9. The sensor of claim 8 wherein the hole has an L-shape and an opening that lies adjacent to the first end of the conductive electrode.

10. The sensor of claim 8 wherein the hole has a first opening and a spaced apart second opening that lie on opposite sides of an engine wall.

11. The sensor of claim 1 wherein the hole has an L-shape.

12. The sensor of claim 1 wherein the hole is substantially straight, and has an end region and a middle region that is wider than the end region.

13. A sensor comprising:

an insulating jacket having a hole that longitudinally extends through a portion of the insulating jacket;

an imaging structure located in the hole, the imaging structure including:

an imager that collects photon information;

a wiring substrate connected to the imager;

a plurality of wires connected to the wiring substrate that carry photon information and extend out of the hole; and

a rigid structure that contacts the wiring substrate; and

an outer metal shell that fits around and contacts the insulating jacket.

14. The sensor of claim 13 wherein the imager includes a color imaging cell.

15. The sensor of claim 14 wherein the color imaging cell includes a vertical color imaging cell.

16. The sensor of claim 13 wherein the imager includes a black and white imaging cell.

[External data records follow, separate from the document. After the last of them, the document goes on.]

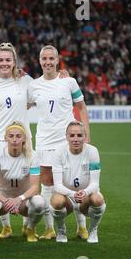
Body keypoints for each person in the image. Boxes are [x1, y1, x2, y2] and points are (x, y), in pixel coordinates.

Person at [28, 45, 90, 240]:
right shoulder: (33, 85)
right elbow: (22, 104)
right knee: (47, 183)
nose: (47, 62)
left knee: (73, 181)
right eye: (44, 59)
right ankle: (49, 228)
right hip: (45, 139)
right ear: (39, 61)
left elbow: (81, 107)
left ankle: (81, 227)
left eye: (51, 58)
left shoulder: (69, 82)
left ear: (57, 60)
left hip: (67, 139)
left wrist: (86, 134)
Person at [0, 42, 34, 239]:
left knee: (26, 179)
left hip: (23, 138)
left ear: (14, 62)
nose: (4, 63)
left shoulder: (25, 80)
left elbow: (32, 100)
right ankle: (6, 226)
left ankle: (27, 224)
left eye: (8, 60)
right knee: (1, 182)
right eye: (1, 60)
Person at [0, 122, 46, 243]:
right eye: (11, 136)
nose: (14, 140)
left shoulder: (33, 155)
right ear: (5, 138)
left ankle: (30, 228)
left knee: (39, 203)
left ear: (24, 138)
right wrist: (7, 202)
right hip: (3, 201)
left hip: (24, 201)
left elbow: (34, 187)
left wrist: (19, 199)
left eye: (18, 136)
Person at [50, 121, 106, 243]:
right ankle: (61, 231)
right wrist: (72, 194)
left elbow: (95, 183)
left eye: (79, 135)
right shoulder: (59, 152)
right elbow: (57, 185)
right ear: (66, 137)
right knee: (56, 200)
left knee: (98, 199)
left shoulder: (92, 151)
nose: (75, 139)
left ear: (85, 137)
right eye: (72, 135)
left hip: (86, 197)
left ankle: (93, 230)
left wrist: (85, 192)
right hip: (68, 198)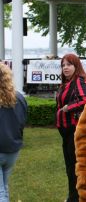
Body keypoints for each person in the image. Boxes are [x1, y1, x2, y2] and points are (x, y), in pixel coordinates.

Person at [56, 54, 86, 202]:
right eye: (63, 65)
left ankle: (76, 198)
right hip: (66, 133)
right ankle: (73, 196)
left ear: (76, 66)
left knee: (75, 168)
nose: (65, 68)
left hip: (75, 131)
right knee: (70, 167)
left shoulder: (79, 81)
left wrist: (67, 108)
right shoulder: (67, 83)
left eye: (69, 65)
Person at [0, 63, 27, 202]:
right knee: (4, 185)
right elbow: (22, 121)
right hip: (13, 149)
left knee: (1, 191)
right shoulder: (20, 97)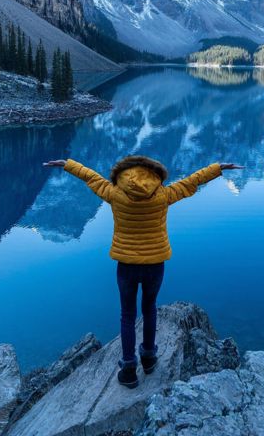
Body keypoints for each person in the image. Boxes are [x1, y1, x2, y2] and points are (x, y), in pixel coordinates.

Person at [43, 155, 242, 389]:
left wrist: (67, 165)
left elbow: (90, 177)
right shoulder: (163, 195)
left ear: (123, 175)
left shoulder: (115, 194)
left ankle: (128, 369)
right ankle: (149, 358)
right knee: (149, 309)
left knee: (127, 315)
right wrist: (218, 168)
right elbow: (192, 182)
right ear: (154, 175)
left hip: (126, 265)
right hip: (155, 264)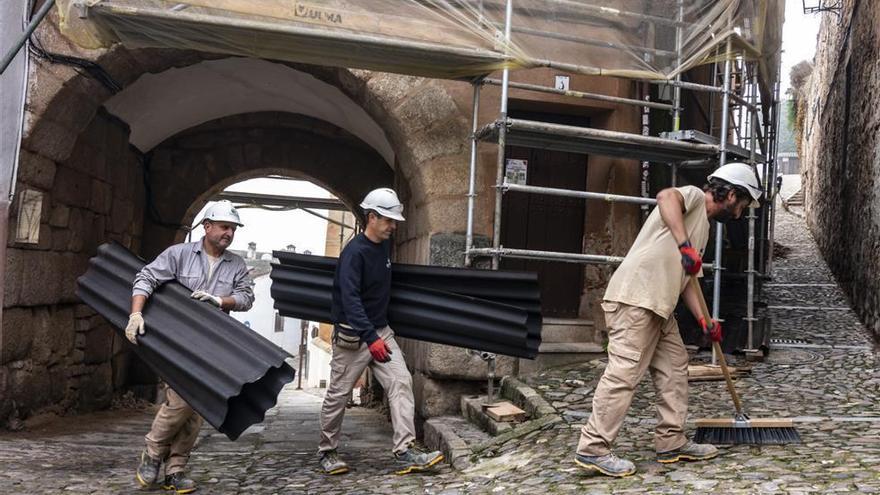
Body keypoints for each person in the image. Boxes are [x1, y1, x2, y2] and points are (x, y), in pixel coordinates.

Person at [574, 162, 762, 477]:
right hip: (636, 299)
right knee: (623, 375)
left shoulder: (702, 224)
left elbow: (689, 280)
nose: (741, 212)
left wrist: (705, 321)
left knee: (675, 368)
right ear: (729, 193)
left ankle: (671, 441)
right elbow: (664, 197)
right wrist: (684, 245)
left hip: (659, 306)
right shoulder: (692, 197)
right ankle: (593, 448)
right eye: (742, 202)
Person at [125, 200, 255, 493]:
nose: (229, 233)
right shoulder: (178, 255)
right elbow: (146, 278)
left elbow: (246, 298)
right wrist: (136, 314)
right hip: (176, 341)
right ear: (207, 227)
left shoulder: (236, 264)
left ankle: (176, 470)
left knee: (197, 408)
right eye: (224, 227)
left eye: (233, 229)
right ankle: (154, 450)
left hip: (212, 345)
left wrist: (221, 301)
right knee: (182, 400)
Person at [318, 188, 443, 476]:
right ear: (371, 217)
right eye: (388, 220)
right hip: (354, 336)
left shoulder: (383, 247)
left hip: (380, 332)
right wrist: (369, 337)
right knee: (339, 394)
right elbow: (350, 301)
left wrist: (377, 335)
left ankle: (405, 450)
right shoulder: (354, 254)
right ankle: (327, 451)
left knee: (401, 382)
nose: (394, 226)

17. The sensor of claim 13 wherein the insulating jacket further includes a channel that longitudinally extends through the insulating jacket.

18. The sensor of claim 17 and further comprising a conductive electrode having a first end and a spaced apart second end located in the channel, and

wherein the outer metal shell has a tip that curves up and around to be directly over the first end of the conductive electrode such that an end of the tip is spaced apart from the first end of the conductive electrode by a gap.

19. The sensor of claim 13 wherein the hole has an L-shape.

20. The sensor of claim 13 wherein the hole is substantially straight, and has an end region and a middle region that is wider than the end region.